> **文書抜粋**
* * * * * * * * *
以上132冊。まずここまで見た人が言いたくなったであろうことをおれが代弁する。「日本人は何回中国経済を崩壊させれば気が済む
のか?」まるで毎年、毎月の風物詩であるかのように崩壊している。一種の病的なものを感じずにはおれない。個人的な見解としては
思ったほど多くない。500冊くらいあるのかと思った。Amazonで本の表紙も少し見てみたが、タイトルはまともでも帯や中身がメタク
ソな本が山ほどあるようだ。戦後80年代まではまったくなかった「中国経済崩壊するする本」が2010年代には大量発生している。考え
てもみれば当たり前で、中国のGDPが日本を抜いたのはPPPベースで2001年名目GDPで2010年のことだ。逆に言えばそれまでは中国経
済など崩壊させる価値さえなかった。崩壊するとすごくてヤバくてカタルシスがあるからこそ崩壊させるのである。

中国経済だけでなく習近平を名指しで崩壊だの終焉だの未来がないだのと好き放題書く本が多いのも気になった。試しに「習近平」を
タイトルに含む日本語の書籍を検索したところ362件の本がヒットした。同じく日本語書籍に限って「安倍政権」「安倍晋三」で検索
してみたところそれぞれ245件と143件だった。日本人は習近平好きすぎるだろ。

著者を見てみると「イツメン」が多く並んでいることが挙げられる。読者を含めたいつものメンツがいつもの話題で盛り上がる閉鎖性
なサークル。その輪の中で自分たちの偏見や先入観を強化し合い自己満足する不健康なループが出来上がっている。著者たちは恥も臆
面もないのかと思いたくもなるが、実際にないらしい。「日本の出版業界では、中国崩壊物は必ず売れる」のだという。「『中国崩壊
物』のフォロワーは、予言が的中することなんて最初から期待していないのかもしれない」は全くその通りだろう。事実、「中国経済
についてはあまり明るくない」人間がよそからデータをパクって中国経済がどうのこうのという本を書いている。本が売れれば中身は
どうでもいいのだし、そもそも「中国経済崩壊するする本」の読者層は中身をまともに読んでさえいない可能性もある。
* * * * * * * * *
> **記録の抜粋**
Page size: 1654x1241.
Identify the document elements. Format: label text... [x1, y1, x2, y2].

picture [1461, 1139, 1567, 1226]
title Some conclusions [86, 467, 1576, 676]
* * * * * * * * *
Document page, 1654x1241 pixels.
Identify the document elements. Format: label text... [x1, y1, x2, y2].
* * * * * * * * *
> **設問と課題**
A – 中国経済崩壊本を論じた文章から、「以上132冊。まずここまで見」で始まり「してみたところそれぞれ245件と143件だった。日本人は習近平好きすぎるだろ。」で終わる箇所を、一字も変えずに抜き出してください。
B – 中国経済崩壊本を論じた文章について、最後の文に続けて書き進めてください。

> **解答一覧**
A –
以上132冊。まずここまで見た人が言いたくなったであろうことをおれが代弁する。「日本人は何回中国経済を崩壊させれば気が済む
のか?」まるで毎年、毎月の風物詩であるかのように崩壊している。一種の病的なものを感じずにはおれない。個人的な見解としては
思ったほど多くない。500冊くらいあるのかと思った。Amazonで本の表紙も少し見てみたが、タイトルはまともでも帯や中身がメタク
ソな本が山ほどあるようだ。戦後80年代まではまったくなかった「中国経済崩壊するする本」が2010年代には大量発生している。考え
てもみれば当たり前で、中国のGDPが日本を抜いたのはPPPベースで2001年名目GDPで2010年のことだ。逆に言えばそれまでは中国経
済など崩壊させる価値さえなかった。崩壊するとすごくてヤバくてカタルシスがあるからこそ崩壊させるのである。

中国経済だけでなく習近平を名指しで崩壊だの終焉だの未来がないだのと好き放題書く本が多いのも気になった。試しに「習近平」を
タイトルに含む日本語の書籍を検索したところ362件の本がヒットした。同じく日本語書籍に限って「安倍政権」「安倍晋三」で検索
してみたところそれぞれ245件と143件だった。日本人は習近平好きすぎるだろ。

B –
著者はビジネスでやっているから中国経済がどうなろうと内心知ったことではないだろうが、読んでいる読者の方は崩壊すれば自分の
得になると思っているのだろうか。知っての通り日本の最大の貿易相手国は中国であり、輸入でも輸出でも1位である。中国が「汚染
水」を巡って日本産水産物を輸入停止にしたことで大騒ぎになったのは記憶に新しいが、本当に中国経済が崩壊したら影響はそんなも
のでは済まない。そこのところどういう理屈になってんだろう?  それともう一点。この手の本は中国経済が崩壊するするとのたま
う一方で、中国が他国を経済力で乗っ取るのだとする脅威論がまま語られる。この二つの相矛盾する主張が同時に存在する二重思考状
態を「中国経済崩壊するする本」の著者や読者は自覚しているのか、とてもとても気になる。

さて、そんな突っ込みは銘々がするとして、以下気になった書籍をいくつかピックアップしたい

  • 世界恐慌と支那の経済的崩壊,陳翰笙(1897-2004)[著], [五十嵐隆編輯],1933.6
  • 支那経済の崩壊と日本,高橋亀吉 編,1936
  • 支那経済の崩壊過程と方法論,田中忠夫 著,1936
日本人は戦前から「中国経済は崩壊する!」という本を読んでいたのかとゲンナリできる。大日本帝国の経済はどうなりましたか…?(小声)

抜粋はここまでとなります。